Text available at Wikisource
- Country: United States
- Language: English
- Genre: Short story

Publication
- Published in: The San Francisco Examiner
- Publication date: July 7, 1889

= The Spook House =

"The Spook House" is a Gothic short story of a haunted house by American Civil War soldier, wit, and writer Ambrose Bierce. It was first published in The San Francisco Examiner on July 7, 1889.

According to H. P. Lovecraft, the story is "told with a severely homely air of journalistic verisimilitude", yet "conveys terrible hints of shocking mystery".

== Plot ==

In 1858, an entire family of seven persons disappears suddenly and unaccountably from a plantation house in eastern Kentucky, leaving all its possessions untouched — furniture, clothing, food supplies, horses, cattle, and slaves.

About a year later, two men of high standing are forced by a storm to take shelter in the deserted dwelling, and in doing so, they stumble into a supernatural room lit by an unaccountable greenish light and having an iron door which cannot be opened from within.
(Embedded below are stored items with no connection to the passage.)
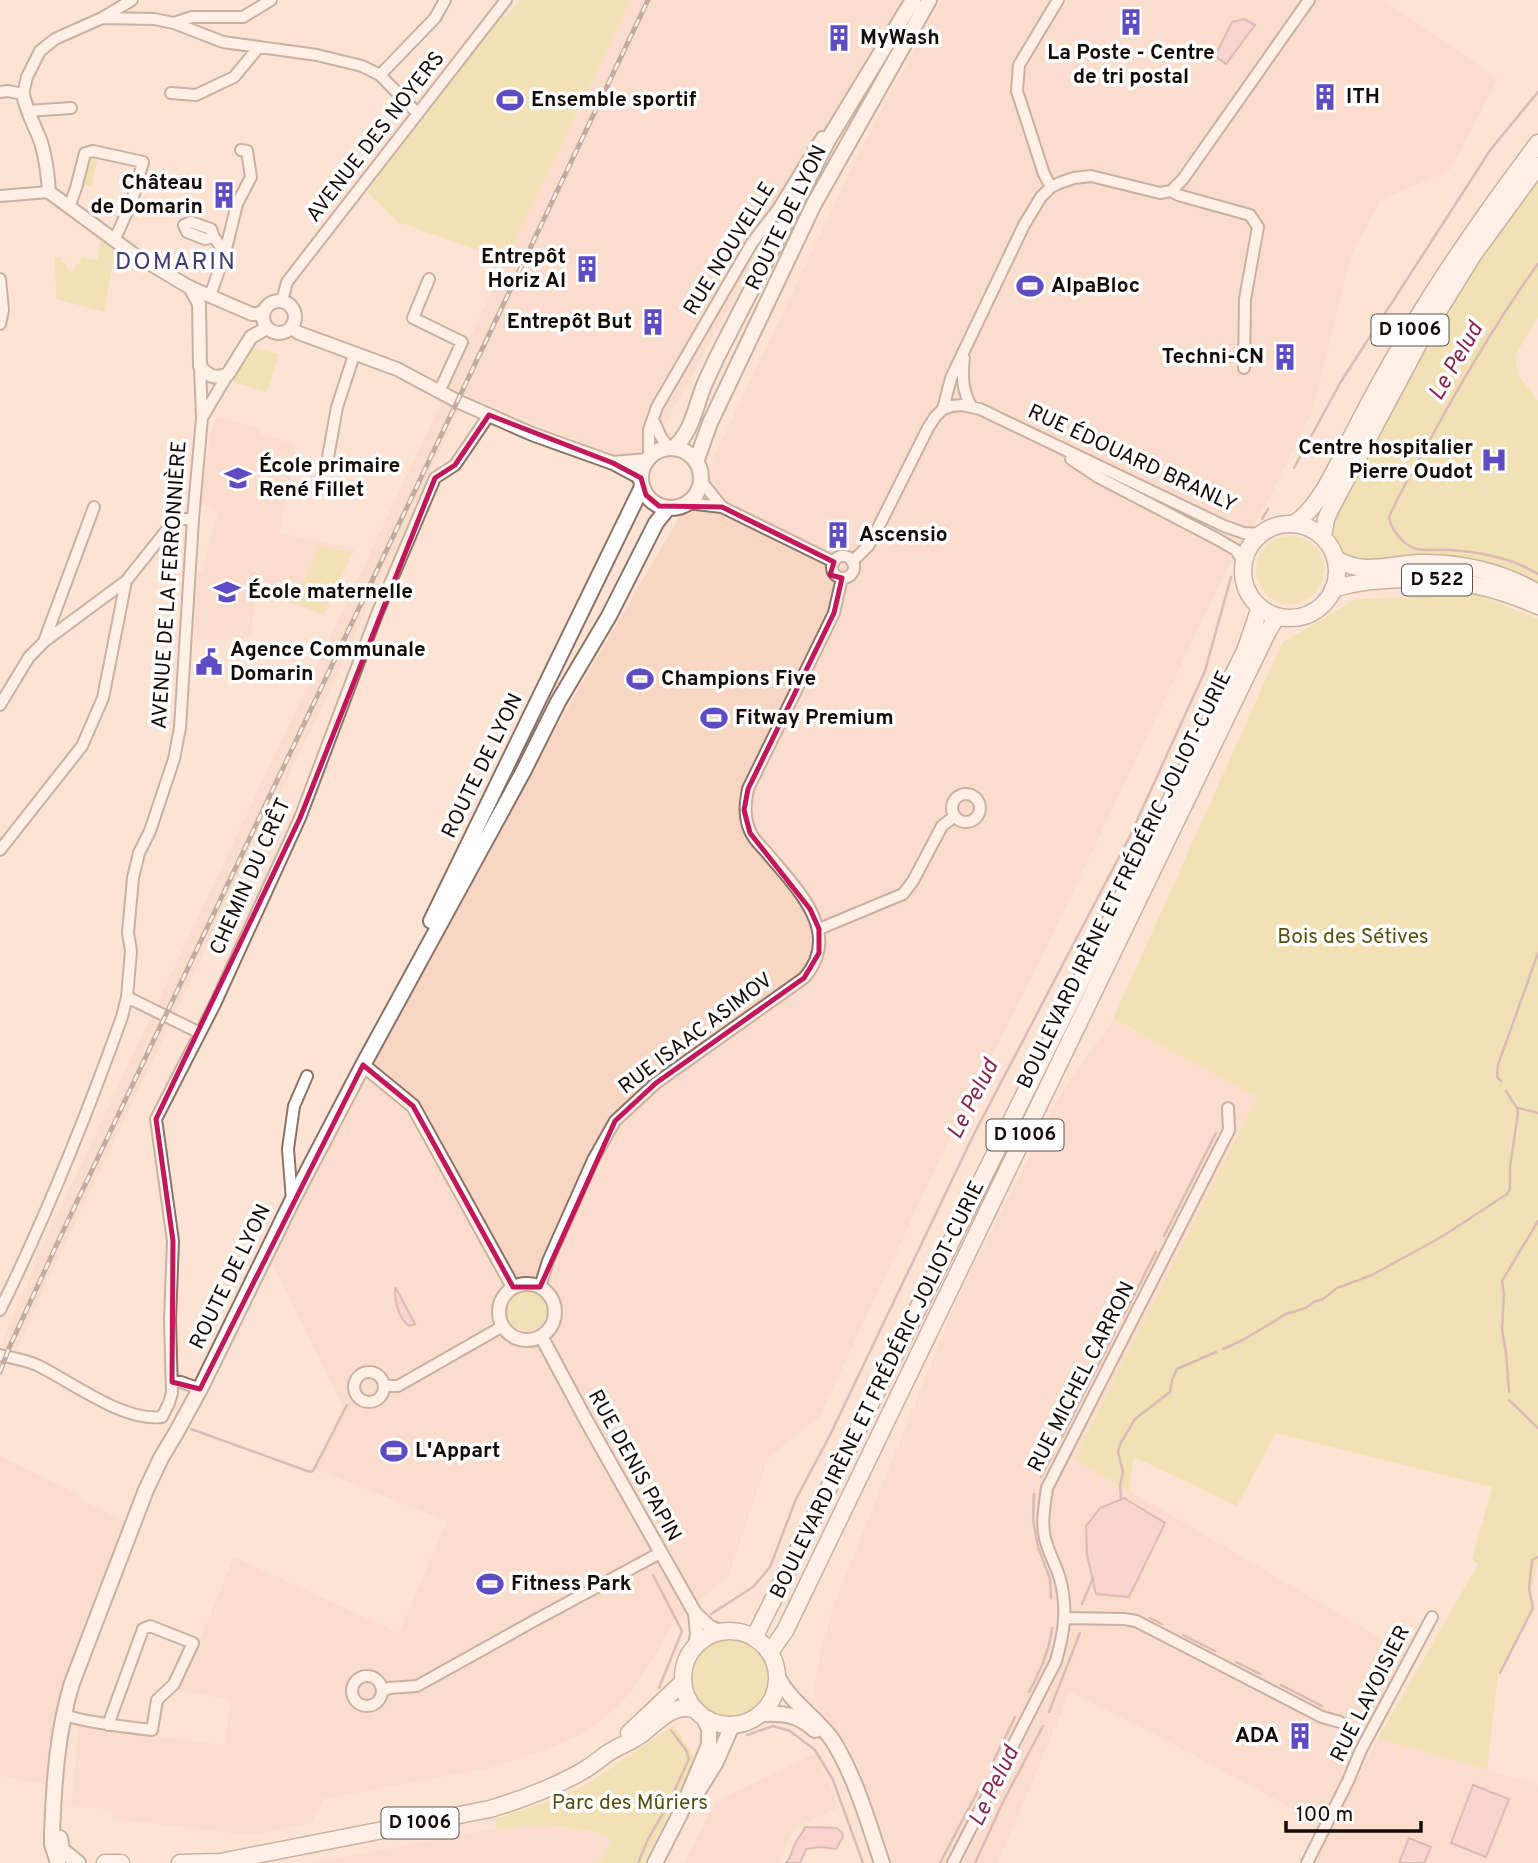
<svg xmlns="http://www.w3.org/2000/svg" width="1538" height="1863" viewBox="0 0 1538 1863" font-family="Overpass,sans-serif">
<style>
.built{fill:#f7d6c3}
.green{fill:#e6de92}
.water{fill:#f6c1ce;stroke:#b28b92;stroke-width:2}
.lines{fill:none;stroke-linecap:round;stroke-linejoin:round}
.stream{stroke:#b28b92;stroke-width:2.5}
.minor-casing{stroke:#8b7466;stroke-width:14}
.tertiary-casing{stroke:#8b7466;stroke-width:16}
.secondary-casing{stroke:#8b7466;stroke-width:18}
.primary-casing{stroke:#8b7466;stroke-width:19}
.minor{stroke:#fff;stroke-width:10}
.tertiary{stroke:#fff;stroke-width:12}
.secondary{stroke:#fff;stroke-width:14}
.primary{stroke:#fff;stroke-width:16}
.rail-casing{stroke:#79695f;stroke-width:5}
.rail{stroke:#fff;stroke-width:2.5;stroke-dasharray:8;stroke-linecap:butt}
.marked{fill:none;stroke:#c2185b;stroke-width:5;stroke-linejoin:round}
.labels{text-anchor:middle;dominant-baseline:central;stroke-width:7;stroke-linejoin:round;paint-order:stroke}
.shield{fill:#fff;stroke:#5a5551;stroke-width:2}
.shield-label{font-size:19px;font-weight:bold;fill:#140c07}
.poi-label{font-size:21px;font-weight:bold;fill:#140c07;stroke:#fff;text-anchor:start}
.street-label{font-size:21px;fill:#140c07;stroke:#fff}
.park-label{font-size:21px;fill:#575010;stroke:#fff}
.water-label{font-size:23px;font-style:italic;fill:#89274c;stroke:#fff}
.quarter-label{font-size:24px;letter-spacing:2px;fill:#413b77;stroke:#fff}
</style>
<rect width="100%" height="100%" fill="#fde3d4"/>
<path class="built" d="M631,0H907L812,155L654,445L623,459L468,396L448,386L506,260Z
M941,0H1384L1498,79L1450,170L1381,200L1351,255L1313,410L1273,491L1223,577L1038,965L942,1154L820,1416L769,1457L729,1575L674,1621L656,1654L632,1691L616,1708L584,1733L546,1750L489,1768L323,1799L312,1823L250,1835L113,1819L111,1809L71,1807L78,1726L224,1745L231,1700L173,1689L195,1650L234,1557L399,1633L447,1521L316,1469L343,1407L272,1262L379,1045L494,833L710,465L862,147Z
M442,401L460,409L337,675L65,1244L16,1351L0,1347L43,1245Z
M217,416L260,429L261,434L295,444L291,478L279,533L355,549L324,616L257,590L251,634L241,641L194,639L198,572H204L205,556L219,512L200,504L210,435Z
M1113,1020L1257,1096L1074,1458L1409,1655L1325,1826L1158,1736L1070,1692L998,1863H893L852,1751L820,1709L813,1694L820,1652L834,1604L957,1299L1062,1092Z
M0,1456L80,1495L79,1499L129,1523L56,1708L49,1785L0,1776Z
M1378,1738L1538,1785V1863H1314Z
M815,1754L840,1807L794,1828L779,1863H684L716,1801Z
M536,1825L578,1828L612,1838L602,1859L595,1863H314L497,1828Z"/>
<path class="green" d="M520,0H631L506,260L398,222L367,192L502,16L507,17Z
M92,156H98L92,187L83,184L89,161Z
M1538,176V317L1515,356L1518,374L1538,401V584C1501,564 1458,553 1415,555C1395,556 1371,566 1352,559C1338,553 1329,533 1334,518C1342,496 1355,477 1366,457C1385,425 1403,392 1421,359L1424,346L1500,229Z
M101,237L116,246L104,312L56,299L55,257L61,258V262L66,263L68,270L71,272L77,264H80L81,258L97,260Z
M250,347L279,354L267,392L233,382Z
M1256 570a34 34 0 1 1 68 0a34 34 0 1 1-68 0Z
M319,546L351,553L323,614L295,603Z
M1476,594L1538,619V1563L1528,1599L1531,1601L1532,1608L1498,1676L1487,1770L1378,1738L1478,1564L1472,1559L1492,1487L1276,1433L1237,1506L1134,1457L1129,1491L1074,1459L1257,1097L1113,1019L1282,643L1356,599Z
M507 1310a20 20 0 1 1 40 0a20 20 0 1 1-40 0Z
M690 1678a40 40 0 1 1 80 0a40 40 0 1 1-80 0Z
M674,1725L696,1760L644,1863H595L602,1859L612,1839C576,1822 536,1825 497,1828L495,1819L564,1796L589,1783Z"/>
<path class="water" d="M1244,19L1255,25L1226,64L1215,56L1232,22Z
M395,1288H396L415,1324L409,1326C398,1317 395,1302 395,1288Z
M1124,1498L1165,1523L1129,1597L1096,1594L1087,1555L1086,1526L1100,1508Z
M1473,1785L1509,1799L1486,1857L1451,1843Z
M805,1827L836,1828L842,1832L843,1837L836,1849L821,1847L806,1849L800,1863H786C792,1857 792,1849 796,1842C799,1836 803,1833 805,1827Z
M1409,1838L1431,1847L1424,1863H1399Z"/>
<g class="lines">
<path class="stream" d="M1538,264C1499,317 1466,374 1434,432C1419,461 1402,487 1389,517C1391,530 1404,546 1417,549C1427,551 1439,549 1450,550C1480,552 1512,558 1538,574
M1294,468L1340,383L1491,149L1538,92
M1262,519L1268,509
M1501,1081L1497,1077L1498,1065L1538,953
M1518,1108L1538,1113
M1164,1236L1216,1133
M1123,1317L1156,1252
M1223,1349L1243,1340L1286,1314L1306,1308L1314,1302L1323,1299L1337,1288L1372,1275L1443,1236L1507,1194L1510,1189V1167L1518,1113L1517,1108L1506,1091
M1509,1392L1506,1353L1502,1329L1504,1294L1502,1281L1538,1221
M1509,1400L1538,1428
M191,1429L310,1472L313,1471L347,1405
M1062,1437L1115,1332
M1041,1477L1053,1454
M1034,1494L1033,1520L1038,1547L1050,1579L1051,1598
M1121,1500L1120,1485L1123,1472L1118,1452L1120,1444L1135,1419L1170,1392L1172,1380L1177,1369L1216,1352
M653,1575L682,1631L659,1688
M1082,1604L1093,1578
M711,1614L753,1587L770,1567L796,1499L830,1435L974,1134L1129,838L1205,671L1231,577
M1150,1618L1162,1624
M1183,1635L1215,1651
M1236,1662L1260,1674
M1500,1673L1533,1608L1529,1589L1532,1560L1538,1557
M1281,1685L1322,1706
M1029,1692C1040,1671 1049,1652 1052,1628
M1049,1712L1080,1633
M747,1735L773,1726L790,1731L815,1750L833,1780L863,1863
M991,1766L1015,1717
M638,1863L648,1839L668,1805L689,1759L686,1750L671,1730
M940,1863L982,1783
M975,1863L1003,1802L1043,1726"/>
<defs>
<path id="minor" d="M102,18L154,19L174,23L223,42L317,55L362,66L380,75L418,114
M174,23L192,17H243L271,0
M380,75L435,18L445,0
M0,92L8,91L23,94L27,77L40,51L55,39L102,18L132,0
M171,93L196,95L234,77L259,47
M28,111L71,108
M1051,187L1044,174L1017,91L1019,65L1058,0
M1171,191L1178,195L1250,215L1258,227L1245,299L1244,368
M0,196L49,192
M69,207L76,188L85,153L93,151L143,162L132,201L114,241
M225,253L237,204L251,177L247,151L241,150
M0,279L3,310L0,324
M429,279L413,318L462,342L439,392
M210,296L225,253L214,237L205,239L187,232L184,225L191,222L211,229L214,237
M282,301L287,282L506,0
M964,358C962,375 962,392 972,407
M943,409L951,378L1024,225L1041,197L1051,187L1062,182L1074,178L1091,176L1160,193L1171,191L1183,179L1309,0
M202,418L228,374
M653,420L661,437L669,448
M649,457V430L657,407L752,243L778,209L822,137
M1071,459L1098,477L1217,539L1236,550L1243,562
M327,463L337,407L354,355
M701,481L722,507
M687,503L722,507L834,562
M832 567a11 11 0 1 1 22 0a11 11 0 1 1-22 0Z
M852,562L868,546L877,530L928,428L935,417L943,409L952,406L962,405L980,409L1224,526L1244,533L1260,534
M45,639L94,507
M0,705L29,657L45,641L126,581L173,522L178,519H193
M952 808a14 14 0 1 1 28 0a14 14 0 1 1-28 0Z
M0,850L82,746L103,698L126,581
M819,929L903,894L913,881L942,826L955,816
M127,997L200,1033
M292,1200L288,1149L294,1106L307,1076
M540,1287L548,1261L593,1160L615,1121L656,1083L804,978C844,933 796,888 767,853C761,846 753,839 750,831C744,817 745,804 748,789L834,613L842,578
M0,1310C47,1215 86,1117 122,1017L127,997L131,951L128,933L133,878L139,853L150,831L174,759L180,728L193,519L202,418L200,366
M0,1355C12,1358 26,1360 37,1365C72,1382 123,1422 162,1417
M354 1387a15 15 0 1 1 30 0a15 15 0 1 1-30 0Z
M172,1382H181L200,1389
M384,1386H398L503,1326
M162,1417L169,1403L172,1393L170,1320L173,1241L156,1119L215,1004L300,818L377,614L435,478L455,465L489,415
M1065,1618L1124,1619L1136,1621L1322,1717L1340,1722
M352 1691a15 15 0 1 1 30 0a15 15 0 1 1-30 0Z
M383,1691L389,1688L417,1686L541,1617L660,1553
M71,1717C98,1724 125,1727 152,1730L157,1700L174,1684L193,1643L150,1626L143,1629L108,1725
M953,1863L1056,1661C1064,1633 1068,1608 1060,1579C1056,1565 1048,1552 1045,1538C1041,1522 1045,1504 1047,1488L1229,1130L1228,1108
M1307,1863L1348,1781L1361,1750L1432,1617"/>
<path id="tertiary" d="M23,94C26,111 35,126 41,142C46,159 48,175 49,192L132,253L189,287L252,314H258L264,311
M190,287L199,304L200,366C207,376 217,380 228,374L251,337L267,328
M263 317a16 16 0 1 1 32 0a16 16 0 1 1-32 0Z
M291,328L299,333L397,369L457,401L532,434L613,463L641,478
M613,463L647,460
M363,1065L413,1106L513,1287
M499 1312a28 28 0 1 1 56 0a28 28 0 1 1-56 0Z
M541,1336L586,1420L695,1613L709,1626L721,1632
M695,1613L697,1634L695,1646"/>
<path id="secondary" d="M673,448C691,434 695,409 703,388C707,378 712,368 717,357L828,140L913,0
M641 478a30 30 0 1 1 60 0a30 30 0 1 1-60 0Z
M696,462L710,423L814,204L929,0
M431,921L642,487
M777,1675C790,1703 817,1717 833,1741C856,1778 868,1822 882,1863
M761,1714C784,1713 797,1714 815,1730
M698,1791L716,1762L730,1730L734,1726
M60,1838L62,1850L78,1863
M58,1863L52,1844V1834C54,1783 57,1732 72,1683L146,1490L161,1458L176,1433L200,1389L292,1201L363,1065L523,772L558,702L609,616L656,523L668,508
M655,1863L680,1814L709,1745V1729L704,1718"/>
<path id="primary" d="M1295,523C1322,505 1340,459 1355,430C1372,397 1390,364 1409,332C1448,266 1492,204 1538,143
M1243 571a47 47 0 1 1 94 0a47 47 0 1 1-94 0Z
M1323,537L1326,519L1331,508L1421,339L1473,255L1538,166
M1336,559C1365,576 1388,564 1420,563C1460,562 1503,572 1538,593
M1333,589C1359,581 1378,580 1404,579C1455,579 1491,585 1538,606
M683 1678a47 47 0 1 1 94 0a47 47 0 1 1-94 0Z
M754,1638L1245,651L1260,607
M770,1652L785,1631L1267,633L1274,621L1279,617
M629,1733L683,1682
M105,1863H121
M180,1863L220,1862L490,1809C523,1799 556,1787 586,1769C594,1764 601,1758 608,1753C619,1746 631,1742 642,1734C656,1723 673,1703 693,1709"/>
</defs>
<use href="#minor" class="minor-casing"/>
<use href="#tertiary" class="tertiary-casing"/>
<use href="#secondary" class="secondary-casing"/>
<use href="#primary" class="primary-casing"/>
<use href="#minor" class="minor"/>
<use href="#tertiary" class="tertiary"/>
<use href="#secondary" class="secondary"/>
<use href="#primary" class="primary"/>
<defs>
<path id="rail" d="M0,1372L9,1348L64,1229L648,0"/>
</defs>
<use href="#rail" class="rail-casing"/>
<use href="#rail" class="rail"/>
</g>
<path d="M0 0H1538V1863H0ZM489,415L613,463L641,478L646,495L659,506L722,507L834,562L830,575L842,578L834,613L748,789L744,810L750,833L810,909L819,929V953L804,978L656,1083L615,1121L540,1287H513L413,1106L363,1065L200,1389L172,1382L173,1241L156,1119L300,818L435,478L455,465Z" fill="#fde3d4" fill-opacity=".55" fill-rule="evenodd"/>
<path class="marked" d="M489,415L613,463L641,478L646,495L659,506L722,507L834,562L830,575L842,578L834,613L748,789L744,810L750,833L810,909L819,929V953L804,978L656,1083L615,1121L540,1287H513L413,1106L363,1065L200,1389L172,1382L173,1241L156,1119L300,818L435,478L455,465Z"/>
<defs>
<symbol id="building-bare" viewBox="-9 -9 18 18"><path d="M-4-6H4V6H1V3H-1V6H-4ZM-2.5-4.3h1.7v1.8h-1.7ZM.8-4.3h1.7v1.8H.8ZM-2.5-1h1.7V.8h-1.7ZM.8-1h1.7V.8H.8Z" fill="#5f4bc3" stroke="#fff" stroke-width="2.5" paint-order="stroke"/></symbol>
<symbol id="stadium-bare" viewBox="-9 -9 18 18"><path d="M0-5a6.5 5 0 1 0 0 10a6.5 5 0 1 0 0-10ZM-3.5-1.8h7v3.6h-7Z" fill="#5f4bc3" stroke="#fff" stroke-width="2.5" paint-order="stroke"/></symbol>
<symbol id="hospital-bare" viewBox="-9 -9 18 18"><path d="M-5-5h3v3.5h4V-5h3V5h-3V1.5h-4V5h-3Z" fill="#5f4bc3" stroke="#fff" stroke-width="2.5" paint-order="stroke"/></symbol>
<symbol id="school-bare" viewBox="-9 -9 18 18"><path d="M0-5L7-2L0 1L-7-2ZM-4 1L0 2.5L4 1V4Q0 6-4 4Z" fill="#5f4bc3" stroke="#fff" stroke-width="2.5" paint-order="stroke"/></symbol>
<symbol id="civic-bare" viewBox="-9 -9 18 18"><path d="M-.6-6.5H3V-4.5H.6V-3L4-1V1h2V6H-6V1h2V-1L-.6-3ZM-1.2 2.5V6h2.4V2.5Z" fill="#5f4bc3" stroke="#fff" stroke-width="2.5" paint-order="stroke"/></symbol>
</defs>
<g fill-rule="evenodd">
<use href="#building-bare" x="1112" y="3" width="38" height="38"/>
<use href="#building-bare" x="820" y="19" width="38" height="38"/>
<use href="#building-bare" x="1306" y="78" width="38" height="38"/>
<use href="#stadium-bare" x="491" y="81" width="38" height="38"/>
<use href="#building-bare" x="205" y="176" width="38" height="38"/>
<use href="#building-bare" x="568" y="250" width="38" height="38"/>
<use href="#stadium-bare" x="1011" y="267" width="38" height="38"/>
<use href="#building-bare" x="634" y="303" width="38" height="38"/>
<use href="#building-bare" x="1266" y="338" width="38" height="38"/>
<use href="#hospital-bare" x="1475" y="441" width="38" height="38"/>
<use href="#school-bare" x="219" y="459" width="38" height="38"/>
<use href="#building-bare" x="819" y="516" width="38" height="38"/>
<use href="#school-bare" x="208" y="573" width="38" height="38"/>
<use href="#civic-bare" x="190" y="643" width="38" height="38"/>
<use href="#stadium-bare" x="621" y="660" width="38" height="38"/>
<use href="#stadium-bare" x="695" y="699" width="38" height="38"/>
<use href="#stadium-bare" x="375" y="1432" width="38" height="38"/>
<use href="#stadium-bare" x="471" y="1565" width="38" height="38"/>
<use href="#building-bare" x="1281" y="1717" width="38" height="38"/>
</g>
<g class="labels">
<g class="shield">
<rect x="1371.5" y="314.5" width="77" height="31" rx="5"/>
<rect x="1402" y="564.5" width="70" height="31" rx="5"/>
<rect x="986.5" y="1119.5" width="77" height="31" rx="5"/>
<rect x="381.5" y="1807.5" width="77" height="31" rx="5"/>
</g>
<g class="shield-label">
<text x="1410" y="330">D 1006</text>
<text x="1437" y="580">D 522</text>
<text x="1025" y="1135">D 1006</text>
<text x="420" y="1823">D 1006</text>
</g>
<g class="poi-label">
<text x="860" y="38">MyWash</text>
<text x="1131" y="53" text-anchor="middle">La Poste - Centre<tspan x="1131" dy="24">de tri postal</tspan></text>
<text x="1346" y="97">ITH</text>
<text x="531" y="100">Ensemble sportif</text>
<text x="203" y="183" text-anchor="end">Château<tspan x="203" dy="24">de Domarin</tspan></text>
<text x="566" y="257" text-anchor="end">Entrepôt<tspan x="566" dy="24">Horiz Al</tspan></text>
<text x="1051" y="286">AlpaBloc</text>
<text x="632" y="322" text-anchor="end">Entrepôt But</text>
<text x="1264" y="357" text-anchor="end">Techni-CN</text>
<text x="1473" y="448" text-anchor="end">Centre hospitalier<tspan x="1473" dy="24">Pierre Oudot</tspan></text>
<text x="259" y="466">École primaire<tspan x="259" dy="24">René Fillet</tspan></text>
<text x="859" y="535">Ascensio</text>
<text x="248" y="592">École maternelle</text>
<text x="230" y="650">Agence Communale<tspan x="230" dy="24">Domarin</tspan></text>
<text x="661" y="679">Champions Five</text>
<text x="735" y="718">Fitway Premium</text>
<text x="415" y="1451">L'Appart</text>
<text x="511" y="1584">Fitness Park</text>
<text x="1279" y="1736" text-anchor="end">ADA</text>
</g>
<g class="street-label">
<text transform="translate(376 137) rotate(-52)">AVENUE DES NOYERS</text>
<text transform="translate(787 218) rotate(-64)">ROUTE DE LYON</text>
<text transform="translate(730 249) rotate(-58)">RUE NOUVELLE</text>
<text transform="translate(1132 459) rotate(25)">RUE ÉDOUARD BRANLY</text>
<text transform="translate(170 585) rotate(-86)">AVENUE DE LA FERRONNIÈRE</text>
<text transform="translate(483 766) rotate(-64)">ROUTE DE LYON</text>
<text transform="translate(251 877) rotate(-66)">CHEMIN DU CRÊT</text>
<text transform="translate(1125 880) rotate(-64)">BOULEVARD IRÈNE ET FRÉDÉRIC JOLIOT-CURIE</text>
<text transform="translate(696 1034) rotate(-37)">RUE ISAAC ASIMOV</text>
<text transform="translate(231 1277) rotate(-64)">ROUTE DE LYON</text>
<text transform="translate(1082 1377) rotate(-63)">RUE MICHEL CARRON</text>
<text transform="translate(878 1390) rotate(-64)">BOULEVARD IRÈNE ET FRÉDÉRIC JOLIOT-CURIE</text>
<text transform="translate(634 1466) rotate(61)">RUE DENIS PAPIN</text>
<text transform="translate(1371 1694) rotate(-63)">RUE LAVOISIER</text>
</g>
<g class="park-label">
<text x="1353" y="937">Bois des Sétives</text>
<text x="630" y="1803">Parc des Mûriers</text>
</g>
<g class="water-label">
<text transform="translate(1457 362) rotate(-60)">Le Pelud</text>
<text transform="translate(974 1100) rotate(-63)">Le Pelud</text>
<text transform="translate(995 1787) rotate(-64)">Le Pelud</text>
</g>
<g class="quarter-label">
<text x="176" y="263">DOMARIN</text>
</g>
</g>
<path d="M1286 1821v10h135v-10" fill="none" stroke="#140c07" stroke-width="3.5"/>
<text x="1296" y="1821" font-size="21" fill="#140c07" stroke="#ffffff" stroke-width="5" paint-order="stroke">100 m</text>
</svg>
In this room lie the decayed corpses of all the missing family; as one of the discoverers rushes forward to embrace a body he seems to recognise, the other is so overpowered by a putrid odor that he accidentally shuts his companion in the vault and loses consciousness.

Recovering his senses six weeks later, the survivor is unable to find the hidden room; and the house is burned during the Civil War. The imprisoned discoverer is never seen or heard of again.